[TASKS AND EXERCISES]
1. Reproduce, word for word, the passage of the article on the best books of 2023 from "There Will Be Fire: Margaret" to "barely escaped assassination.".
2. In one to three sentences, explain why, according to the article on the best books of 2023, Rory Carroll's narrative in There Will Be Fire achieves greater credibility.
3. Continue the article on the best books of 2023 from the point where it ends.
[[ DOCUMENT SEGMENT, beginning ]]
A Look at the Best Books of 2023 and Other Favorites

Lee Polevoi

 

Here are my personal best books of 2023, as well as other novels from years past that provided the best kind of immersive reading experience.

 

The Sun Walks Down by Fiona MacFarlane

In 1883, a child goes missing in the barren landscape of southern Australia. This sets in motion a series of actions and consequences in and around the small community of Fairly.

 

Fiona MacFarlane’s debut novel, The Sun Walks Down, takes place over the course of a week. With each passing day, the search for Denny Wallace grows more agonizing, for the citizens of Fairly and for the reader. The story moves without a bump among a teeming cast of characters, landing squarely on their passions and their sense of impending doom.

 

There are many places where the author could have lost the thread among the various townspeople, or failed to describe the Australian bush in fresh, interesting ways, or sacrificed narrative momentum over the space of 350 pages. MacFarlane nimbly sidesteps these obstacles. The Sun Walks Down is a rich, suspenseful novel that should solidify her status as a writer to be followed for years to come.

 

 

There Will Be Fire: Margaret Thatcher, the IRA, and Two Minutes That Changed History by Rory Carroll

On October 12, 1984, 100 pounds of gelignite exploded in the Grand Hotel in Brighton, England, where Prime Minister Margaret Thatcher was staying for the annual Conservative Party Conference. Five people perished in the ensuing devastation, and many more were wounded. The target of the bombing, known both lovingly and in the most hateful terms as the “Iron Lady,” barely escaped assassination.

 

Journalist Rory Carroll explores this watershed moment during the time of the Troubles in Northern Ireland. His book grows out of impressive archival research, as well as more than a hundred interviews with police detectives, ex-IRA members, politicians, bomb disposal experts, and many others.

 

The tone throughout the book is measured and evenhanded. When the plot to kill the Prime Minister coalesces around an IRA operative’s reconnaissance of the Grand Hotel, There Will Be Fire attains “can’t-put-it-down” status. The author wisely avoids taking sides in the bitter conflict, and his narrative achieves greater credibility as a result. This is reportage of a high order.

 

 

After the Funeral and Other Stories by Tessa Hadley

In her latest collection, After the Funeral and Other Stories, Tessa Hadley excels at describing small details—the way light falls in a room, the dysfunctional texture of family life. This attention to detail blends wonderfully with the characters she creates—smart women, sometimes attractive, sometimes indifferent to their own beauty—and their hectic inner lives.
[[ DOCUMENT SEGMENT, end ]]
[[ MATERIAL PROVIDED, beginning ]]
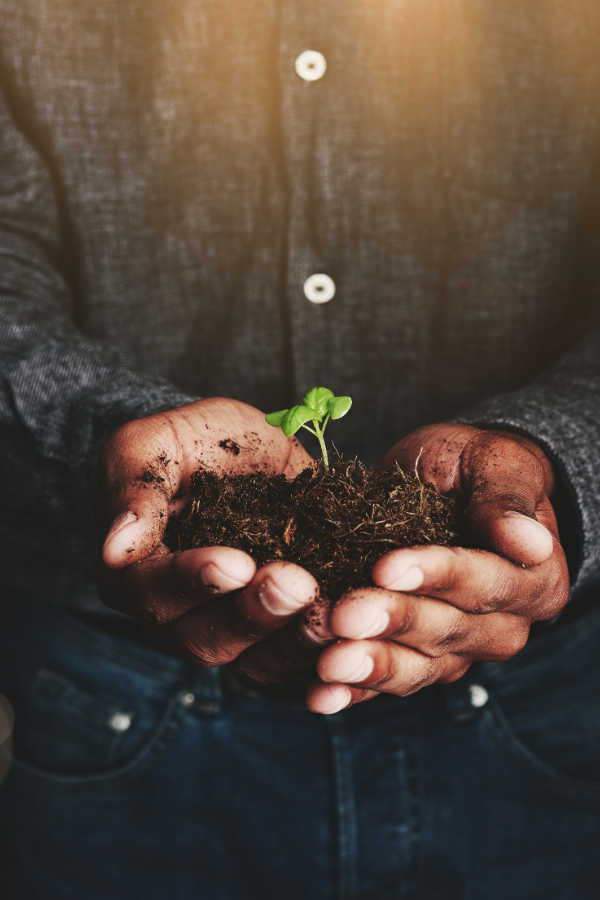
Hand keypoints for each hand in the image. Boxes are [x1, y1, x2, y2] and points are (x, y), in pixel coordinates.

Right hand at [97, 398, 331, 682]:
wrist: (238, 451)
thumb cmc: (187, 441)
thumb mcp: (151, 444)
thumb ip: (134, 488)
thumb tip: (116, 546)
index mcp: (134, 572)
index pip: (153, 592)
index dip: (193, 583)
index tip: (236, 563)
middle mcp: (176, 615)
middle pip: (204, 639)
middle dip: (253, 615)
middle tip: (297, 582)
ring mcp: (228, 629)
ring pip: (253, 662)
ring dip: (293, 642)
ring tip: (331, 611)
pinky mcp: (277, 631)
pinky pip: (297, 661)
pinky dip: (325, 651)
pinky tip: (355, 629)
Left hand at [307, 424, 569, 713]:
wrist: (451, 487)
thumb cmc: (474, 466)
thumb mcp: (493, 463)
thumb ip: (506, 499)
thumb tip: (529, 542)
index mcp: (535, 581)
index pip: (484, 584)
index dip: (433, 576)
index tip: (383, 567)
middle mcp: (504, 628)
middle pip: (447, 631)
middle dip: (391, 622)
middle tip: (342, 615)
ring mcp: (461, 653)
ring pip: (418, 668)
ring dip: (370, 667)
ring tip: (327, 663)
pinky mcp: (421, 663)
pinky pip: (389, 684)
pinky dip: (353, 693)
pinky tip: (319, 696)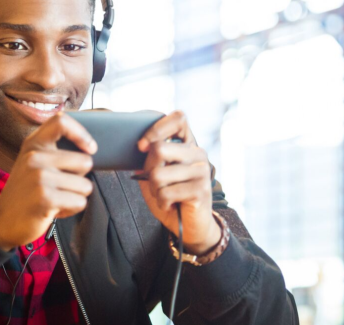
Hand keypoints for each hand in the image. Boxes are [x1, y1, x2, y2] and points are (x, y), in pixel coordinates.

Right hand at [0, 112, 97, 250]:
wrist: (1, 221)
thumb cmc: (25, 191)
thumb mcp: (33, 162)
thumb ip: (53, 150)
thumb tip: (90, 147)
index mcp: (33, 144)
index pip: (61, 122)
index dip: (82, 133)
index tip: (90, 148)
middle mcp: (35, 157)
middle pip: (85, 161)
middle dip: (80, 178)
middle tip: (61, 186)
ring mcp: (40, 177)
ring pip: (86, 185)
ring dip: (75, 196)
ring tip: (56, 198)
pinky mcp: (45, 198)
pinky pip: (80, 202)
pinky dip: (72, 209)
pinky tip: (54, 209)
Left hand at [136, 111, 220, 254]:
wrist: (189, 226)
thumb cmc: (170, 197)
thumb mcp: (155, 174)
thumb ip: (150, 160)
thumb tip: (141, 147)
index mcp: (188, 144)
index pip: (178, 119)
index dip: (156, 129)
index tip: (142, 146)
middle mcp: (198, 153)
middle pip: (159, 149)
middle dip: (149, 170)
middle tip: (156, 182)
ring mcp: (202, 170)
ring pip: (159, 175)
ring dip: (155, 190)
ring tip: (165, 195)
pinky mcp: (201, 189)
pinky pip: (166, 193)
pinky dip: (162, 202)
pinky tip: (171, 204)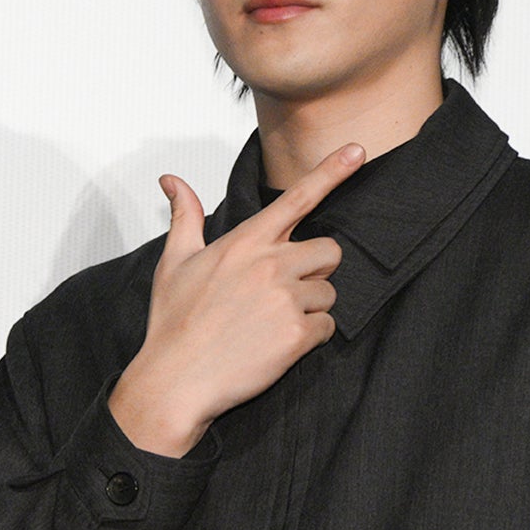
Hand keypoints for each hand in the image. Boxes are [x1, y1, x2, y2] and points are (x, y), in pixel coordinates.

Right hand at [109, 143, 363, 456]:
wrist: (176, 379)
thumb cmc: (174, 321)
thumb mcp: (174, 262)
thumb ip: (184, 216)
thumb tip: (172, 180)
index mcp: (245, 242)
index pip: (297, 198)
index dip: (331, 172)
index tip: (357, 151)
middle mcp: (270, 264)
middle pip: (330, 251)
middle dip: (315, 270)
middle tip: (282, 292)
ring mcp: (287, 299)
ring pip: (329, 293)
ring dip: (310, 308)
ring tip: (270, 323)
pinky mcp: (298, 334)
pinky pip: (327, 327)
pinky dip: (309, 338)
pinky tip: (276, 345)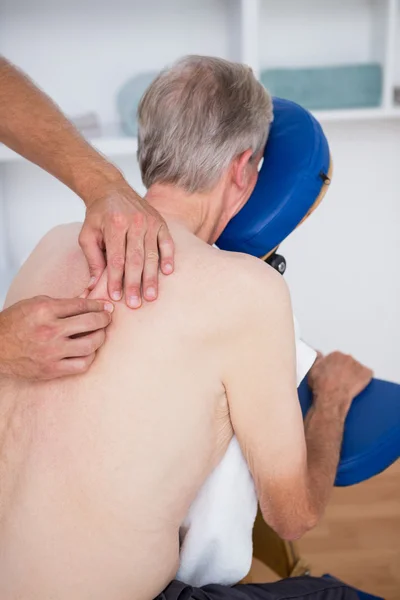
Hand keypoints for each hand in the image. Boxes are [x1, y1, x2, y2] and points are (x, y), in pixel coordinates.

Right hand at [0, 296, 113, 379]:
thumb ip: (62, 303)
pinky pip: (82, 365)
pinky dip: (89, 357)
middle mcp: (50, 331)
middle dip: (104, 319)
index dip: (98, 305)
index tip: (106, 307)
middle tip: (107, 318)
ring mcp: (52, 352)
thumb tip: (90, 302)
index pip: (81, 305)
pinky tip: (88, 351)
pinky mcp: (52, 370)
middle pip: (91, 323)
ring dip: (100, 337)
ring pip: (90, 345)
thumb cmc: (16, 323)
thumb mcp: (35, 304)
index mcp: (45, 310)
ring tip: (99, 334)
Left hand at [79, 178, 174, 307]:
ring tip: (151, 296)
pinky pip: (167, 243)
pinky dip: (168, 258)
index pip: (116, 258)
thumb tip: (93, 285)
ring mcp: (149, 222)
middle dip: (135, 283)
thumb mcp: (88, 234)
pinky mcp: (160, 223)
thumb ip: (92, 259)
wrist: (111, 189)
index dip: (116, 279)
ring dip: (152, 277)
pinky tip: (167, 273)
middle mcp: (134, 222)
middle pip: (135, 259)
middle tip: (135, 304)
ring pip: (151, 254)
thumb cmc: (98, 216)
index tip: (116, 297)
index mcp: (114, 225)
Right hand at [308, 351, 372, 416]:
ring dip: (354, 375)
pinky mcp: (367, 373)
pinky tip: (357, 387)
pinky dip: (364, 380)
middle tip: (341, 381)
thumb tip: (319, 354)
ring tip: (348, 386)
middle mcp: (347, 357)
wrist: (331, 397)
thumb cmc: (322, 386)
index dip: (335, 367)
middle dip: (345, 370)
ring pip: (357, 369)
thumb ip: (317, 359)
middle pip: (348, 362)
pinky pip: (368, 375)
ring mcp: (358, 365)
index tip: (334, 374)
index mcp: (335, 355)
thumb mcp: (312, 370)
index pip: (337, 358)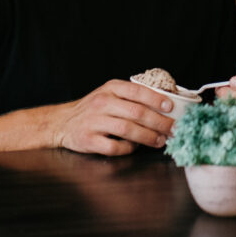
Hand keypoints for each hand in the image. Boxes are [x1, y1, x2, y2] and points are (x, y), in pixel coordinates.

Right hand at [52, 79, 175, 155]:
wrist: (62, 122)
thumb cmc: (94, 108)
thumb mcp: (110, 94)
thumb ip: (132, 97)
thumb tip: (165, 105)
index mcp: (111, 88)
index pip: (137, 91)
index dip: (156, 99)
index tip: (170, 107)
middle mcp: (102, 103)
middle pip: (136, 112)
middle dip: (159, 122)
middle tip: (173, 129)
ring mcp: (94, 122)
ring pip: (127, 130)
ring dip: (148, 137)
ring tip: (160, 140)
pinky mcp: (88, 140)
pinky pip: (114, 147)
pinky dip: (128, 148)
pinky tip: (135, 147)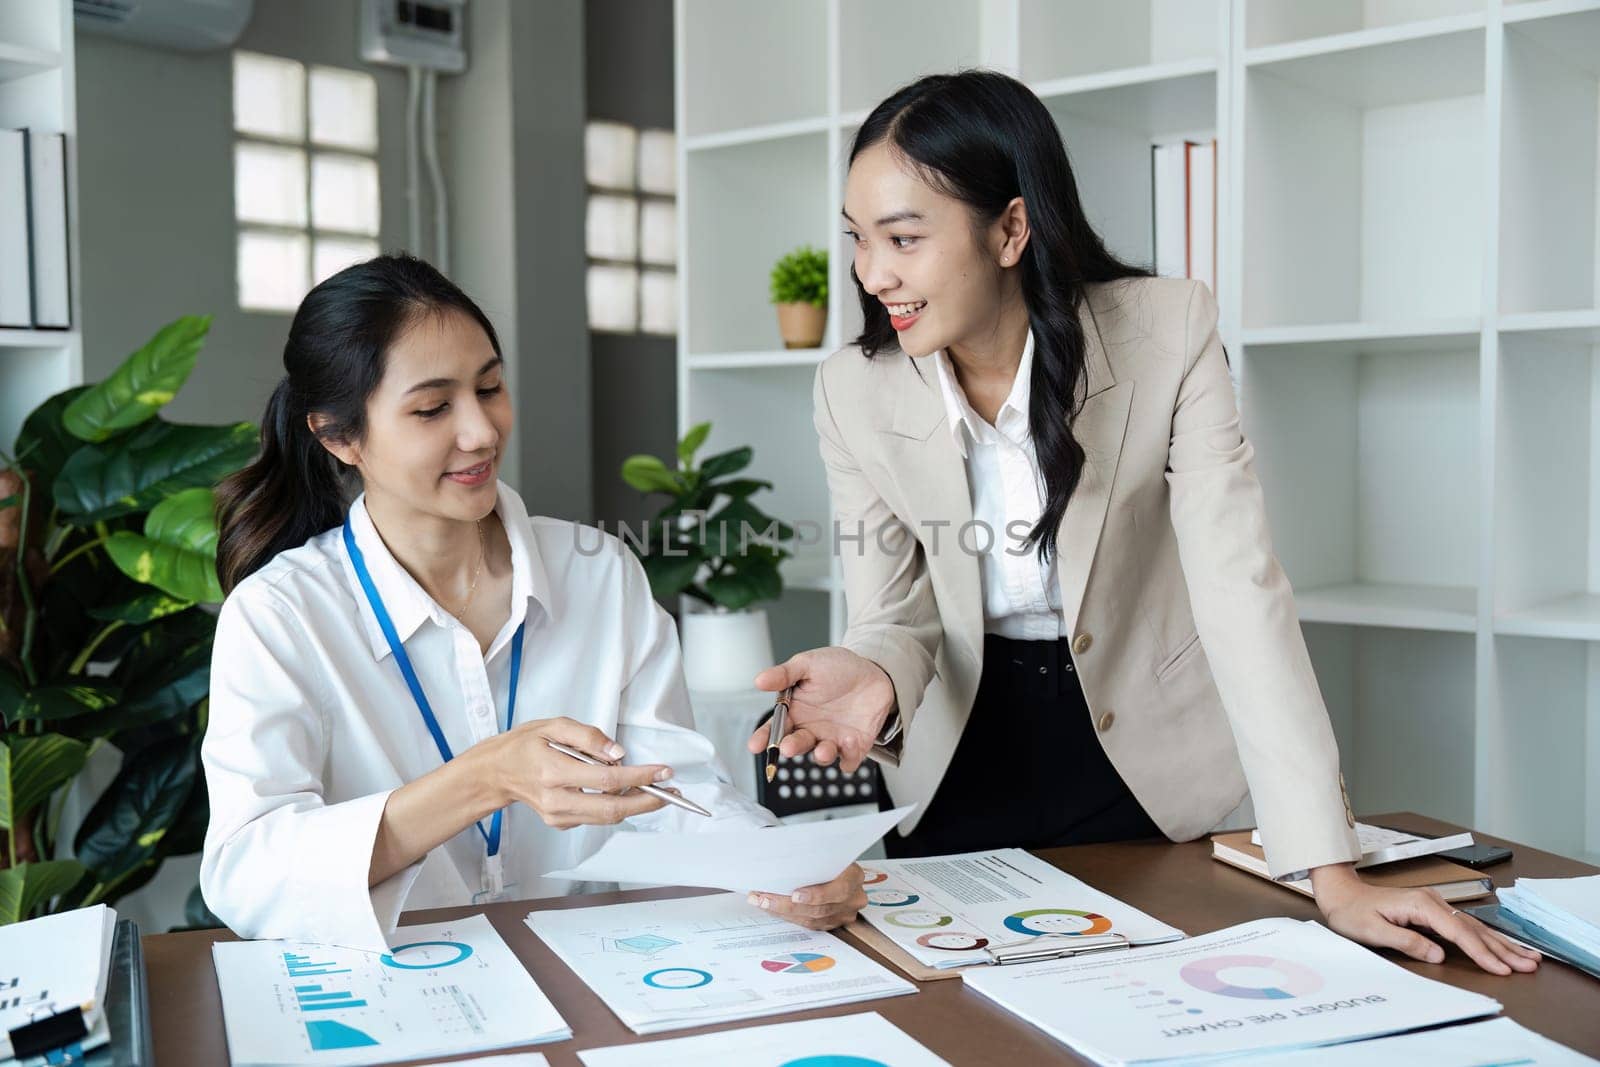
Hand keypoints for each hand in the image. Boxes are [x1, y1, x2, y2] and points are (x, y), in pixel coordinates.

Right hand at [486, 716, 674, 828]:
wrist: (497, 772)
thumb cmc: (524, 745)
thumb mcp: (554, 726)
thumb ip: (588, 737)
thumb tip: (618, 753)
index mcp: (553, 773)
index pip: (607, 780)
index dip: (640, 777)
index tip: (663, 771)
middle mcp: (556, 801)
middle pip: (612, 808)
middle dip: (647, 801)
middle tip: (671, 791)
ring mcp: (557, 816)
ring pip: (606, 818)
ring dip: (636, 806)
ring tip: (656, 791)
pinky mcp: (560, 823)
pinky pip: (595, 817)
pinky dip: (613, 806)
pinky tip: (622, 793)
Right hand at [744, 647, 895, 772]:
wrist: (873, 671)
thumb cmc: (838, 668)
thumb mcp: (808, 664)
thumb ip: (784, 674)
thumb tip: (759, 681)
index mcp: (795, 711)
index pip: (774, 728)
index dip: (764, 738)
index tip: (755, 746)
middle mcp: (811, 729)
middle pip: (796, 744)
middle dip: (791, 747)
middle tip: (788, 747)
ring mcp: (832, 738)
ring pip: (822, 755)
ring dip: (821, 755)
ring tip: (823, 749)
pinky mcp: (855, 745)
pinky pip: (850, 758)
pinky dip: (849, 757)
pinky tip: (850, 742)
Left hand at [747, 864, 867, 930]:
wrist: (831, 860)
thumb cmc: (825, 853)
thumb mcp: (822, 848)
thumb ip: (810, 856)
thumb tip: (779, 854)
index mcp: (855, 876)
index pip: (840, 889)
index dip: (817, 895)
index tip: (794, 894)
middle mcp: (853, 898)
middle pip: (820, 909)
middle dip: (787, 905)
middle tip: (764, 899)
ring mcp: (844, 913)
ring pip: (811, 919)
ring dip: (782, 911)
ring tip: (761, 902)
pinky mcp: (832, 922)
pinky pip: (808, 924)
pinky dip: (787, 916)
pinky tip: (771, 907)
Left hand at [1311, 863, 1539, 974]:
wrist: (1342, 894)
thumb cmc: (1353, 912)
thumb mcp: (1374, 931)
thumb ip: (1407, 942)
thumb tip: (1438, 954)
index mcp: (1421, 905)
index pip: (1459, 933)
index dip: (1482, 953)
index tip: (1501, 968)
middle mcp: (1433, 902)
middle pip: (1474, 928)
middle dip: (1503, 948)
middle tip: (1529, 964)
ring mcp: (1434, 904)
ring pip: (1474, 926)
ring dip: (1501, 942)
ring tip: (1527, 956)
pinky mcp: (1433, 910)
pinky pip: (1465, 926)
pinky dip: (1486, 937)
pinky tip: (1500, 944)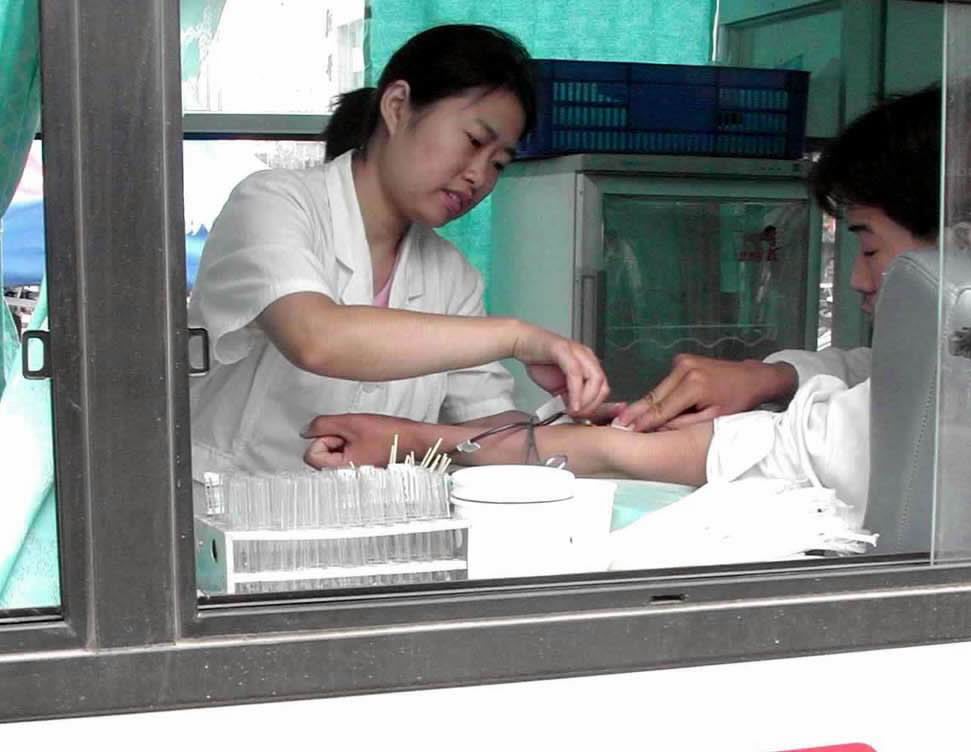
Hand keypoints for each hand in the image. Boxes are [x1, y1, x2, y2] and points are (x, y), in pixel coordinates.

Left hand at [301, 413, 417, 468]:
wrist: (413, 440)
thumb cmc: (389, 435)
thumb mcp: (350, 422)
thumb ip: (322, 424)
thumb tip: (306, 431)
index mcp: (340, 470)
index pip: (311, 454)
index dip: (324, 438)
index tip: (340, 435)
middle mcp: (345, 477)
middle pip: (320, 454)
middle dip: (333, 440)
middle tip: (353, 436)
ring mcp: (353, 474)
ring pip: (332, 454)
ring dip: (343, 442)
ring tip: (362, 438)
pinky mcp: (359, 469)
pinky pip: (344, 456)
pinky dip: (351, 446)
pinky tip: (365, 442)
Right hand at [513, 324, 608, 416]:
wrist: (523, 343)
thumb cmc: (540, 362)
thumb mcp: (558, 386)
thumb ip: (569, 398)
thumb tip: (576, 414)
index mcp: (589, 364)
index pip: (603, 388)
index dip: (595, 406)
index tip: (583, 418)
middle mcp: (587, 356)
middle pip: (602, 385)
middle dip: (592, 405)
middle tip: (579, 416)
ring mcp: (577, 352)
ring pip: (594, 379)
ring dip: (586, 401)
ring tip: (574, 411)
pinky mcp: (564, 350)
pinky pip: (575, 373)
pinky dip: (576, 392)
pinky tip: (571, 404)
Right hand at [612, 355, 797, 431]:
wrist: (752, 377)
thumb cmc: (737, 402)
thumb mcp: (713, 418)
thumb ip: (683, 424)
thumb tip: (657, 429)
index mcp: (694, 386)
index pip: (662, 408)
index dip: (643, 421)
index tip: (626, 430)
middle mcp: (685, 369)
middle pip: (654, 395)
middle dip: (636, 411)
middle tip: (616, 423)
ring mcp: (683, 361)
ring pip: (658, 388)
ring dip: (645, 403)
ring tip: (626, 418)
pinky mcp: (683, 359)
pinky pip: (666, 382)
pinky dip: (658, 395)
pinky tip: (647, 406)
[[ MATERIAL PROVIDED, end ]]
[TASK RESULTS]
1.
There Will Be Fire: Margaret Thatcher, the IRA, and Two Minutes That Changed History by Rory Carroll

On October 12, 1984, 100 pounds of gelignite exploded in the Grand Hotel in Brighton, England, where Prime Minister Margaret Thatcher was staying for the annual Conservative Party Conference. Five people perished in the ensuing devastation, and many more were wounded. The target of the bombing, known both lovingly and in the most hateful terms as the “Iron Lady,” barely escaped assassination.

2. Carroll's narrative achieves greater credibility because he avoids taking sides in the bitter conflict of the Troubles. The article calls this choice wise and says the credibility results from it.

3.
The men in Hadley’s stories come across as blustery and self-absorbed. Time and again, they demonstrate scant interest in the dramas swirling around them. It’s the women who struggle with the passage of time and betrayals by friends or family members, all against a pervasive backdrop of decay and death.

 

If read too quickly, the stories in After the Funeral may seem to move in slow-motion. But read her pristine sentences more closely, and you’ll see just how much is really going on.

 

 

The Zone of Interest by Martin Amis

Last May, I was well into an enthusiastic rereading of The Zone of Interest (2014) a novel by Martin Amis. The story, a sort of love triangle among Nazi officers and an officer’s wife set in Auschwitz, is admittedly not a work of fiction that suits everyone’s taste. But for me, the British author’s stylistic wizardry—his black humor and hyperkinetic prose, one dazzling thumbnail character sketch after another—was on full display.  The recently released film, based on Amis's novel, has also been hailed by critics as one of the best of the year. 

 

Amis, aged 73, died on May 13.

 

Critics lambasted much of his later work (Yellow Dog, Lionel Asbo). My own take—having read nearly everything he wrote since London Fields (1999)—was just the opposite. For sheer verbal fireworks, and a mostly seamless blend of satire and rumination on the human condition, Amis always delivered.

 

 

Red Sky in Morning by Paul Lynch

Red Sky in Morning (2013) is the first novel by Paul Lynch, author of this year’s Man Booker Prize-winning novel, Prophet Song.

 

I came upon Red Sky in Morning by accident, but it took only a few pages to get sucked in. The writing is rough-hewn and hardscrabble, as befits its subject matter—a 19th-century Irish tenant farmer commits a murder and is pursued by authorities across the Atlantic—but Lynch pulls it off.

 

The influence of Cormac McCarthy weighs heavily on Red Sky in Morning (“The trees let slip the mantle of darkness, stretched themselves, fingers of leaves shivering in the breeze, red then goldening rays of light catching”). Still, the novel stands on its own—fully imagined and lived-in, with sentences that sing, dance, and erupt into sudden violence. A masterful debut.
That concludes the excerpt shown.